Before founding Air Serv, Argenbright was the CEO of Argenbright Security, which did passenger screenings before the TSA took over—including at two of the three airports from which the 9/11 hijackers departed. He was personally denounced for that (major) screwup, including by disgraced former House majority whip Tom DeLay, who said in 2001, “Argenbright has become a synonym for failure.”
Despite that reputation, he was still able to hustle up $7 million from friends to found Air Serv. He told Forbes that he is “more careful and generous when it comes to dealing with his workforce these days.” If $8 an hour is generous, we’d hate to see stingy.
McDonald’s is a brand virtually synonymous with America, cited as an example of US cultural hegemony around the world. Yet it is known almost as much for its low-wage jobs as it is for its French fries, having spawned the term “McJob,” implying a low-wage, low-skill position.
Remember last year, when the company announced its “National Hiring Day” to fill 50,000 of those $8 an hour jobs? Hundreds of workers showed up to grab those McJobs. Nationwide, McDonald’s is the third-largest low-wage employer after Walmart and Yum! Brands, which owns Taco Bell, Pizza Hut and KFC, employing nearly 860,000 workers. While the rest of the economy (and low-wage workers) are suffering, McD’s has been profitable over the last three years, and famously expanding. It’s got more revenue, profits and cash holdings than before the recession began. According to Business Insider, its CEO/chairman of the board, James A. Skinner, made $7 million in 2011 (he also owns stock in the company worth some $16 million), and its COO/president, Donald Thompson, made $3.3 million.

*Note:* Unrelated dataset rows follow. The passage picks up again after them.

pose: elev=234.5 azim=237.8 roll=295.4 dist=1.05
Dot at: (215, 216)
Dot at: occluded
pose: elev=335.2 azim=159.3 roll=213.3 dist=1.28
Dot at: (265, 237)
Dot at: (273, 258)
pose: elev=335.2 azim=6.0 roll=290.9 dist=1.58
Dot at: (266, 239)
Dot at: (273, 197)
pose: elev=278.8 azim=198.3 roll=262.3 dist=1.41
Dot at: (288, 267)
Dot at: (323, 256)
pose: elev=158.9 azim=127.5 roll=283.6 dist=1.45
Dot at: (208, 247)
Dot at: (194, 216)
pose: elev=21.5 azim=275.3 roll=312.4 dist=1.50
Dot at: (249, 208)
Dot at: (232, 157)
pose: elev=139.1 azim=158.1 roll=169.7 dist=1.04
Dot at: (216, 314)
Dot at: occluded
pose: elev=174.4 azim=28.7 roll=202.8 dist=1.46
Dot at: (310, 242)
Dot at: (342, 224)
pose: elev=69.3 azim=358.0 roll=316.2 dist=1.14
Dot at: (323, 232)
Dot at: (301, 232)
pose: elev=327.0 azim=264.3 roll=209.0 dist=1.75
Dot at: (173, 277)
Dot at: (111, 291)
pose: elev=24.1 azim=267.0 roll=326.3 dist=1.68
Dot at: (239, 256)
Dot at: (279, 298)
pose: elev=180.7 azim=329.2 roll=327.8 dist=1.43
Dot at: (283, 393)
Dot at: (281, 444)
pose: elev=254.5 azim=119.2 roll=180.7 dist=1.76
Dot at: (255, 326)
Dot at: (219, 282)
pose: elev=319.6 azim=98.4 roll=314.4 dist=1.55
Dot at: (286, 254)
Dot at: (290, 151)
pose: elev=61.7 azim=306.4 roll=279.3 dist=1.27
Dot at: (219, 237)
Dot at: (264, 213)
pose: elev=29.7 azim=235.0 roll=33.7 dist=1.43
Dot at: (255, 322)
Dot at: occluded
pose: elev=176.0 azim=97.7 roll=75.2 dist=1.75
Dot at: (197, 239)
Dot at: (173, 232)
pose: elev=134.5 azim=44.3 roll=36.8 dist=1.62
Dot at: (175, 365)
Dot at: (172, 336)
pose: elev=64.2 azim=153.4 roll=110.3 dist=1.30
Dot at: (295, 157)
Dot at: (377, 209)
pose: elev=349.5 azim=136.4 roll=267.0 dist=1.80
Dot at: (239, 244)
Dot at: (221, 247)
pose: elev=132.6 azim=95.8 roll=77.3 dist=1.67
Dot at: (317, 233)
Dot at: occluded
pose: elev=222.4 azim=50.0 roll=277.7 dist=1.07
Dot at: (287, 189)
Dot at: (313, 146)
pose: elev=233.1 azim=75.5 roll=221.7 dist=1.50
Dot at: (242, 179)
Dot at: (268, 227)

Business Insider’s Henry Blodget asked earlier this year how Walmart, McDonald’s and Starbucks felt paying their employees so little. Henoted that they could pay employees an additional $5,000 a year out of their operating profits and still make “boatloads of money” but have workers living above the poverty line.
Starbucks is marketing a new coffee blend these days—the “Indivisible” blend, which sells for $14.95 a pound. But there’s a new hook behind the even-more-overpriced coffee (their normal blends sell for $9.95 or so): if you buy it, they’ll donate $5 (the $5 more they’re charging for it) to “Create Jobs for USA.”
The money’s actually going to the Opportunity Finance Network, essentially a microlending consortium that funds small businesses. As Keith Spencer at Dissent noted, the irony is stunning—Starbucks, known for putting small businesses out of business when it rolls into a neighborhood, wants to help small businesses get loans?
And of course, if Starbucks wants to help with the US economy, perhaps it could start by paying its workers more. Its average pay for a barista is about $8.74 an hour, which comes out to about $18,111 a year. In 2006, Starbucks settled with the National Labor Relations Board after attempting to bust a union forming in its New York stores.
Erik Forman, a Starbucks employee and union activist fired and then reinstated after an NLRB complaint, told Josh Eidelson at In These Times, “You’re running around like a chicken with its head cut off, trying to make all these drinks, because the stores are understaffed. So you go home at the end of the day exhausted, and you still can’t pay your bills.”
Starbucks’ chief executive, Howard Schultz, meanwhile, made $65 million in 2011 in salary, stock options and bonuses. His “retention bonus” alone was $12 million. According to the company’s own records, it had a record year in 2011, with revenues of $11.7 billion.
It doesn’t seem like Starbucks needs to convince customers to donate money to create jobs. Instead, it could use some of those record profits to make the jobs it’s already created into good jobs. Maybe then its employees could afford some of that expensive coffee.